MOSCOW, March 15. /TASS/. Russian Foreign Ministry spokeswoman Maria Zakharova has pointed out that some experts suspect Britain may have been involved in the attempt of a US embassy employee to smuggle the hull of a land mine through Sheremetievo airport.
"I can say with reference to a number of experts there is a suspicion the incident was not due to the embassy employee’s carelessness or foolishness, but an outright provocation. Analysis of a whole combination of factors indicates that London was surely behind all this. The US citizen’s route back home was through London, although, as you may know, direct air links between Moscow and the United States are regular and there are enough flights," Zakharova told a news briefing on Friday.
"What might’ve happened, if this US Marine who had worked at the US embassy in Moscow would’ve eventually managed to take the hull of an old land mine out of the country and the item eventually surfaced in the British territory?

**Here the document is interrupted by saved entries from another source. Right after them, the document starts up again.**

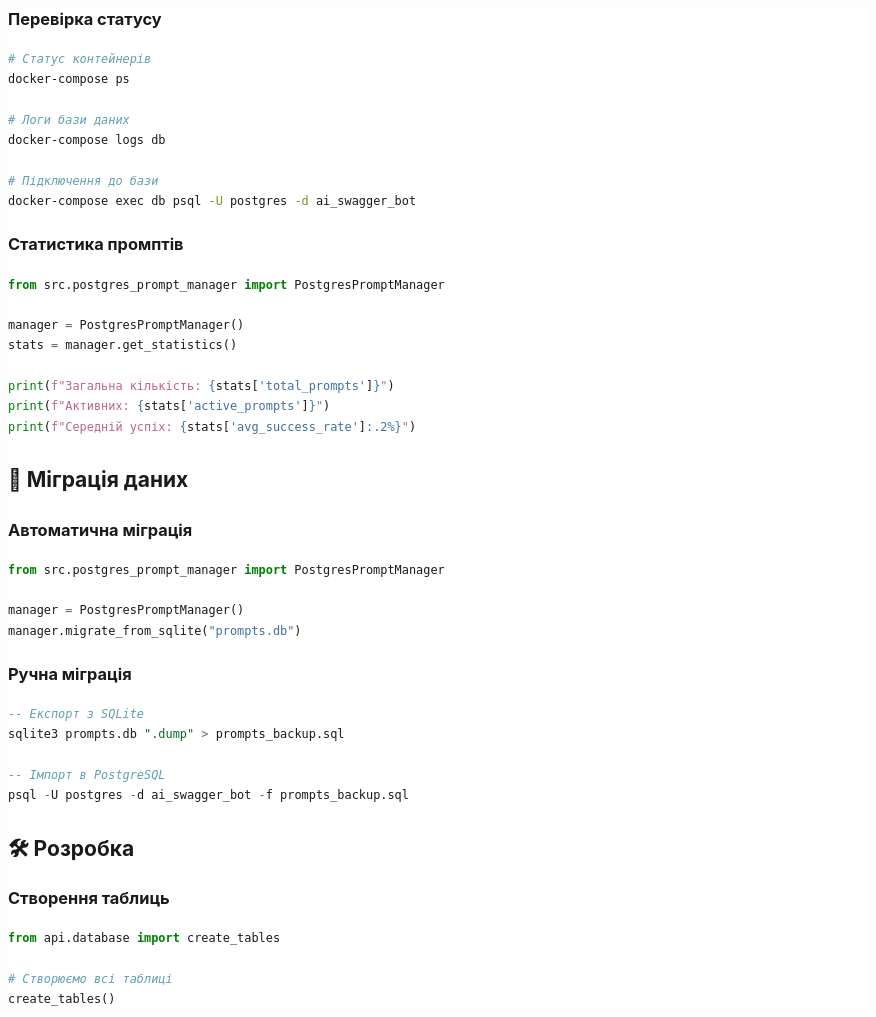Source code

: ### Перевірка статусу

```bash
# Статус контейнерів
docker-compose ps

# Логи бази даних
docker-compose logs db

# Підключення до бази
docker-compose exec db psql -U postgres -d ai_swagger_bot
```

### Статистика промптів

```python
from src.postgres_prompt_manager import PostgresPromptManager

manager = PostgresPromptManager()
stats = manager.get_statistics()

print(f"Загальна кількість: {stats['total_prompts']}")
print(f"Активних: {stats['active_prompts']}")
print(f"Середній успіх: {stats['avg_success_rate']:.2%}")
```

## 🔄 Міграція даних

### Автоматична міграція

```python
from src.postgres_prompt_manager import PostgresPromptManager

manager = PostgresPromptManager()
manager.migrate_from_sqlite("prompts.db")
```

### Ручна міграція

```sql
-- Експорт з SQLite
sqlite3 prompts.db ".dump" > prompts_backup.sql

-- Імпорт в PostgreSQL
psql -U postgres -d ai_swagger_bot -f prompts_backup.sql
```

## 🛠️ Розробка

### Створення таблиць

```python
from api.database import create_tables

# Створюємо всі таблиці
create_tables()
```
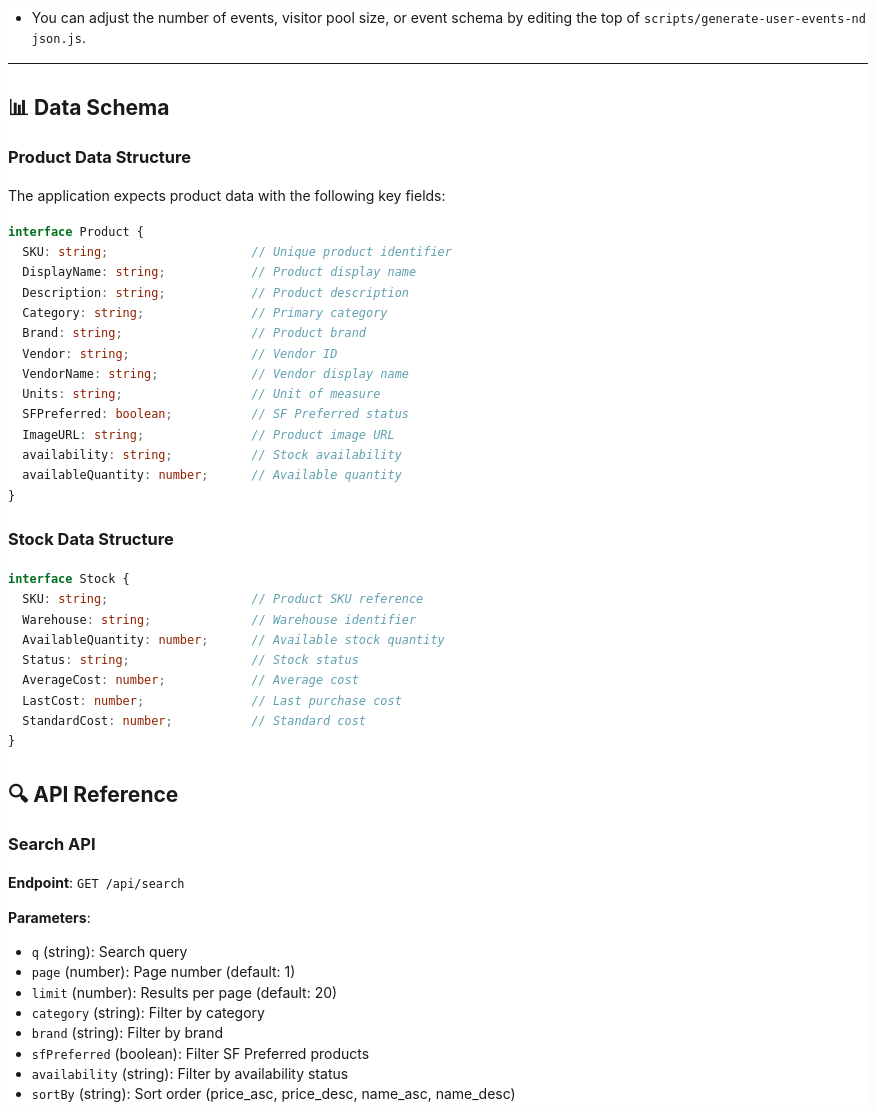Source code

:    - You can adjust the number of events, visitor pool size, or event schema by editing the top of `scripts/generate-user-events-ndjson.js`.

---


## 📊 Data Schema

### Product Data Structure

The application expects product data with the following key fields:

```typescript
interface Product {
  SKU: string;                    // Unique product identifier
  DisplayName: string;            // Product display name
  Description: string;            // Product description
  Category: string;               // Primary category
  Brand: string;                  // Product brand
  Vendor: string;                 // Vendor ID
  VendorName: string;             // Vendor display name
  Units: string;                  // Unit of measure
  SFPreferred: boolean;           // SF Preferred status
  ImageURL: string;               // Product image URL
  availability: string;           // Stock availability
  availableQuantity: number;      // Available quantity
}
```

### Stock Data Structure

```typescript
interface Stock {
  SKU: string;                    // Product SKU reference
  Warehouse: string;              // Warehouse identifier
  AvailableQuantity: number;      // Available stock quantity
  Status: string;                 // Stock status
  AverageCost: number;            // Average cost
  LastCost: number;               // Last purchase cost
  StandardCost: number;           // Standard cost
}
```

## 🔍 API Reference

### Search API

**Endpoint**: `GET /api/search`

**Parameters**:
- `q` (string): Search query
- `page` (number): Page number (default: 1)
- `limit` (number): Results per page (default: 20)
- `category` (string): Filter by category
- `brand` (string): Filter by brand
- `sfPreferred` (boolean): Filter SF Preferred products
- `availability` (string): Filter by availability status
- `sortBy` (string): Sort order (price_asc, price_desc, name_asc, name_desc)
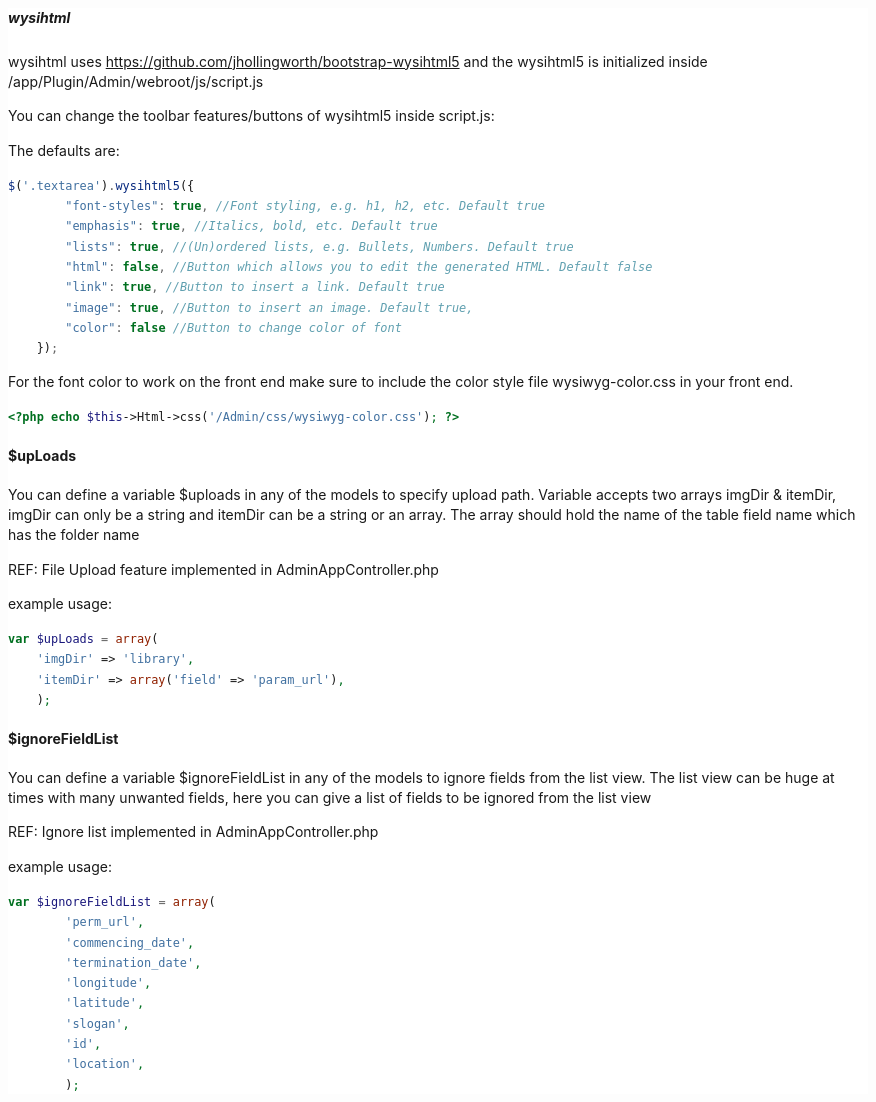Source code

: ##### wysihtml

wysihtml uses https://github.com/jhollingworth/bootstrap-wysihtml5 and the wysihtml5 is initialized inside /app/Plugin/Admin/webroot/js/script.js

You can change the toolbar features/buttons of wysihtml5 inside script.js:

The defaults are:
```js
$('.textarea').wysihtml5({
		"font-styles": true, //Font styling, e.g. h1, h2, etc. Default true
		"emphasis": true, //Italics, bold, etc. Default true
		"lists": true, //(Un)ordered lists, e.g. Bullets, Numbers. Default true
		"html": false, //Button which allows you to edit the generated HTML. Default false
		"link": true, //Button to insert a link. Default true
		"image": true, //Button to insert an image. Default true,
		"color": false //Button to change color of font
	});
```
For the font color to work on the front end make sure to include the color style file wysiwyg-color.css in your front end.

```php
<?php echo $this->Html->css('/Admin/css/wysiwyg-color.css'); ?>
```

#### $upLoads

You can define a variable $uploads in any of the models to specify upload path.
Variable accepts two arrays imgDir & itemDir, imgDir can only be a string and itemDir can be a string or an array.
The array should hold the name of the table field name which has the folder name

REF: File Upload feature implemented in AdminAppController.php

example usage:
```php
var $upLoads = array(
	'imgDir' => 'library',
	'itemDir' => array('field' => 'param_url'),
	);
```

#### $ignoreFieldList

You can define a variable $ignoreFieldList in any of the models to ignore fields from
the list view. The list view can be huge at times with many unwanted fields, here you 
can give a list of fields to be ignored from the list view

REF: Ignore list implemented in AdminAppController.php

example usage:
```php
var $ignoreFieldList = array(
		'perm_url',
		'commencing_date',
		'termination_date',
		'longitude',
		'latitude',
		'slogan',
		'id',
		'location',
		);
```
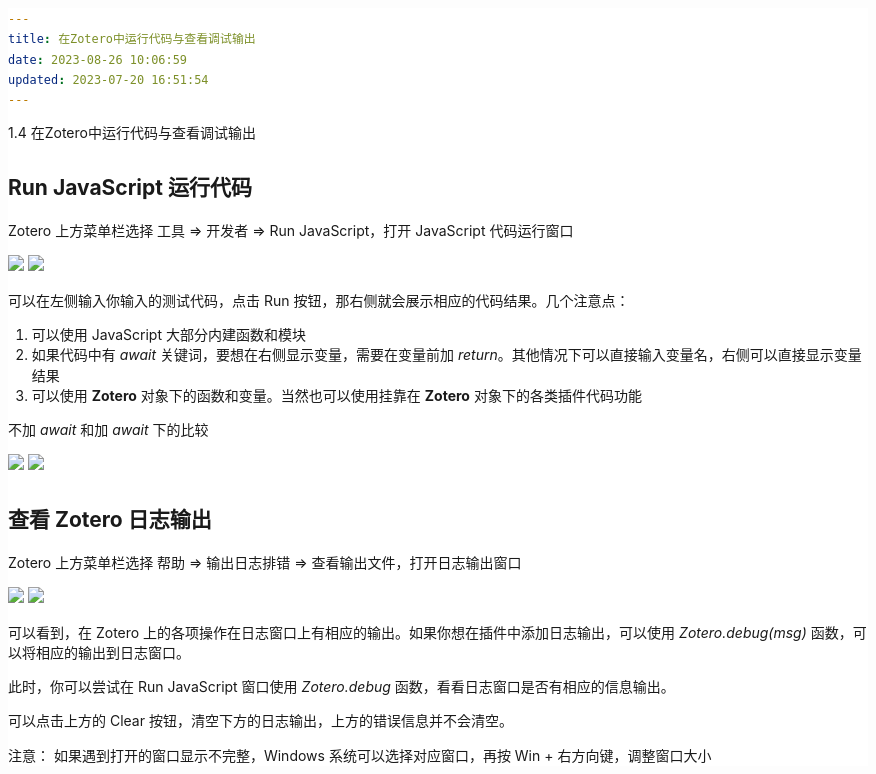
 ```yaml
---
title: 在Zotero中运行代码与查看调试输出
date: 2023-08-26 10:06:59
updated: 2023-07-20 16:51:54
---
```

1.4 在Zotero中运行代码与查看调试输出

## Run JavaScript 运行代码

Zotero 上方菜单栏选择 工具 => 开发者 => Run JavaScript，打开 JavaScript 代码运行窗口

<img src="https://cdn.nlark.com/yuque/0/2022/png/32594373/1662259239282-230dd8f5-5bef-4115-87d6-64d926edd5fe.png" width="343" id="uc2147c36" class="ne-image">

<img src="https://cdn.nlark.com/yuque/0/2022/png/32594373/1662259239238-88300d18-046a-49ad-a8f1-a0270fb7c256.png" width="906" id="u7ee2e8e2" class="ne-image">

可以在左侧输入你输入的测试代码，点击 Run 按钮，那右侧就会展示相应的代码结果。几个注意点：

1.  可以使用 JavaScript 大部分内建函数和模块
2.  如果代码中有 *await* 关键词，要想在右侧显示变量，需要在变量前加 *return*。其他情况下可以直接输入变量名，右侧可以直接显示变量结果
3.  可以使用 **Zotero** 对象下的函数和变量。当然也可以使用挂靠在 **Zotero** 对象下的各类插件代码功能

不加 *await* 和加 *await* 下的比较

<img src="https://cdn.nlark.com/yuque/0/2022/png/32594373/1662259239250-ee8544e8-a26c-4076-ac08-2cae35540d69.png" width="899" id="u7bafcef9" class="ne-image">

<img src="https://cdn.nlark.com/yuque/0/2022/png/32594373/1662259239408-6d7d608e-894a-4557-b83a-8e8d97137a14.png" width="897" id="u172a90d6" class="ne-image">

## 查看 Zotero 日志输出

Zotero 上方菜单栏选择 帮助 => 输出日志排错 => 查看输出文件，打开日志输出窗口

<img src="https://cdn.nlark.com/yuque/0/2022/png/32594373/1662259239386-8559ff51-8697-43fa-a50e-1562de049f0c.png" width="457" id="u93571d95" class="ne-image">

<img src="https://cdn.nlark.com/yuque/0/2022/png/32594373/1662259239704-8eb667f9-57c3-461d-a65a-2db3de469cdc.png" width="995" id="ufa105aac" class="ne-image">

可以看到，在 Zotero 上的各项操作在日志窗口上有相应的输出。如果你想在插件中添加日志输出，可以使用 *Zotero.debug(msg)* 函数，可以将相应的输出到日志窗口。

此时，你可以尝试在 Run JavaScript 窗口使用 *Zotero.debug* 函数，看看日志窗口是否有相应的信息输出。

可以点击上方的 Clear 按钮，清空下方的日志输出，上方的错误信息并不会清空。

注意： 如果遇到打开的窗口显示不完整，Windows 系统可以选择对应窗口，再按 Win + 右方向键，调整窗口大小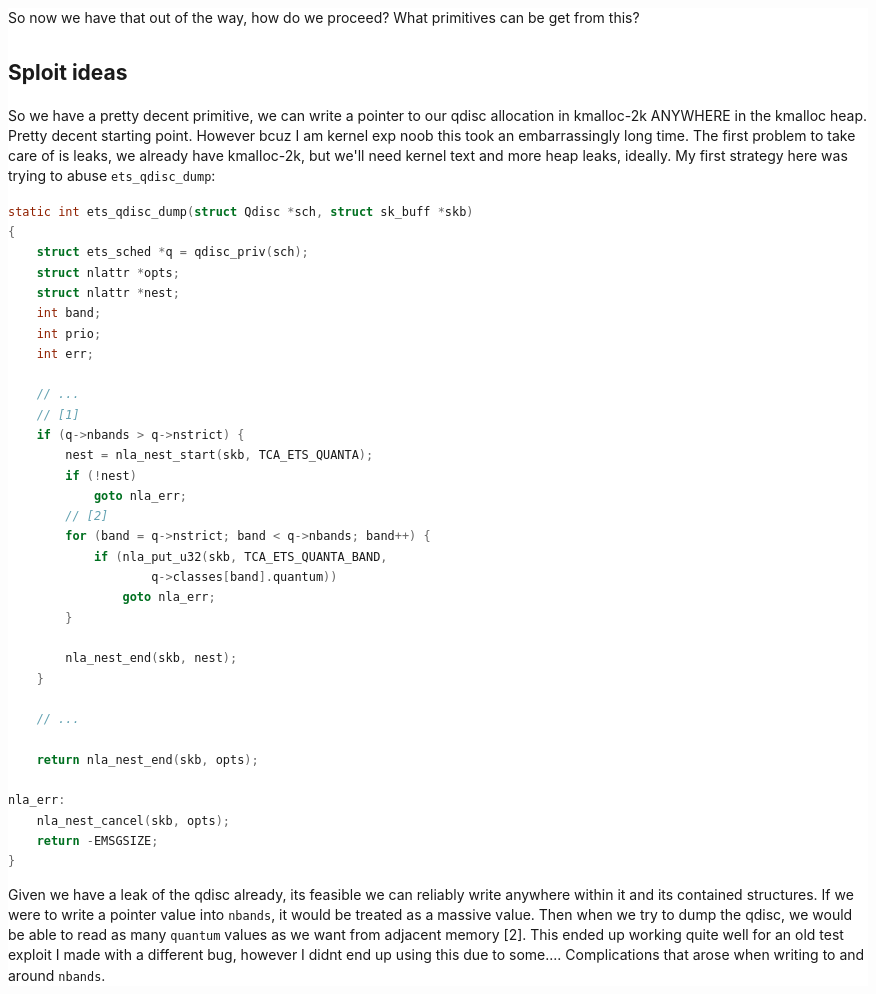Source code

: So now we have that out of the way, how do we proceed? What primitives can be get from this?

## Sploit ideas

So we have a pretty decent primitive, we can write a pointer to our qdisc allocation in kmalloc-2k ANYWHERE in the kmalloc heap. Pretty decent starting point. However bcuz I am kernel exp noob this took an embarrassingly long time. The first problem to take care of is leaks, we already have kmalloc-2k, but we'll need kernel text and more heap leaks, ideally. My first strategy here was trying to abuse `ets_qdisc_dump`:

```c
static int ets_qdisc_dump(struct Qdisc *sch, struct sk_buff *skb)
{
	struct ets_sched *q = qdisc_priv(sch);
	struct nlattr *opts;
	struct nlattr *nest;
	int band;
	int prio;
	int err;

	// ...
	// [1]
	if (q->nbands > q->nstrict) {
		nest = nla_nest_start(skb, TCA_ETS_QUANTA);
		if (!nest)
			goto nla_err;
		// [2]
		for (band = q->nstrict; band < q->nbands; band++) {
			if (nla_put_u32(skb, TCA_ETS_QUANTA_BAND,
					q->classes[band].quantum))
				goto nla_err;
		}

		nla_nest_end(skb, nest);
	}

	// ...
	
	return nla_nest_end(skb, opts);

nla_err:
	nla_nest_cancel(skb, opts);
	return -EMSGSIZE;
}
```

Given we have a leak of the qdisc already, its feasible we can reliably write anywhere within it and its contained structures. If we were to write a pointer value into `nbands`, it would be treated as a massive value. Then when we try to dump the qdisc, we would be able to read as many `quantum` values as we want from adjacent memory [2]. This ended up working quite well for an old test exploit I made with a different bug, however I didnt end up using this due to some.... Complications that arose when writing to and around `nbands`.
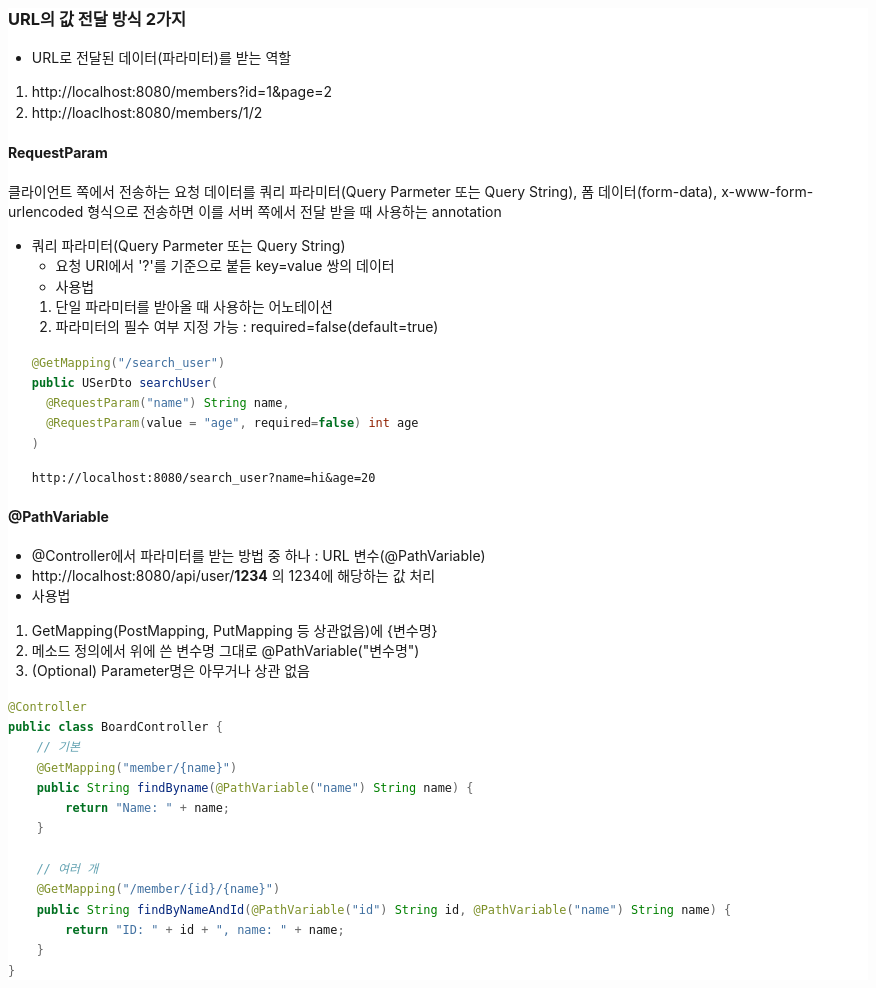 ### URL의 값 전달 방식 2가지

- URL로 전달된 데이터(파라미터)를 받는 역할

1. http://localhost:8080/members?id=1&page=2
2. http://loaclhost:8080/members/1/2

#### RequestParam

클라이언트 쪽에서 전송하는 요청 데이터를 쿼리 파라미터(Query Parmeter 또는 Query String), 폼 데이터(form-data), x-www-form-urlencoded 형식으로 전송하면 이를 서버 쪽에서 전달 받을 때 사용하는 annotation

- 쿼리 파라미터(Query Parmeter 또는 Query String)
  - 요청 URI에서 '?'를 기준으로 붙듣 key=value 쌍의 데이터
  - 사용법
  1. 단일 파라미터를 받아올 때 사용하는 어노테이션
  2. 파라미터의 필수 여부 지정 가능 : required=false(default=true)
  ```java
  @GetMapping("/search_user")
  public USerDto searchUser(
    @RequestParam("name") String name,
    @RequestParam(value = "age", required=false) int age
  )
  ```
  ```
  http://localhost:8080/search_user?name=hi&age=20
  ```

#### @PathVariable

- @Controller에서 파라미터를 받는 방법 중 하나 : URL 변수(@PathVariable)
- http://localhost:8080/api/user/**1234** 의 1234에 해당하는 값 처리
- 사용법

1. GetMapping(PostMapping, PutMapping 등 상관없음)에 {변수명}
2. 메소드 정의에서 위에 쓴 변수명 그대로 @PathVariable("변수명")
3. (Optional) Parameter명은 아무거나 상관 없음

```java
@Controller
public class BoardController {
    // 기본
    @GetMapping("member/{name}")
    public String findByname(@PathVariable("name") String name) {
        return "Name: " + name;
    }

    // 여러 개
    @GetMapping("/member/{id}/{name}")
    public String findByNameAndId(@PathVariable("id") String id, @PathVariable("name") String name) {
        return "ID: " + id + ", name: " + name;
    }
}
```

What if we would’ve been told: ‘It turns out that anything, including a land mine, can be smuggled out of Russia? It would’ve surely been easy to bring some Novichok (a nerve agent which, London argues, was used to poison former GRU Colonel Sergei Skripal and his daughter Yulia), too?’" Zakharova asked.
She speculated that after being brought to Britain the "land mine might’ve been presented as an item belonging to some Russian citizen and fresh proof" of what she sarcastically described as "the bloodthirsty Kremlin’s encroachments targeted at the lives of [British] subjects."
As the Russian Foreign Ministry said earlier, a US embassy employee, leaving Russia upon completion of his assignment, claimed that he had acquired the hull of a land mine for his private collection. The US national eventually missed his plane. Russian personnel helped him to check in for another flight and the man left for New York without the suspicious item in his luggage.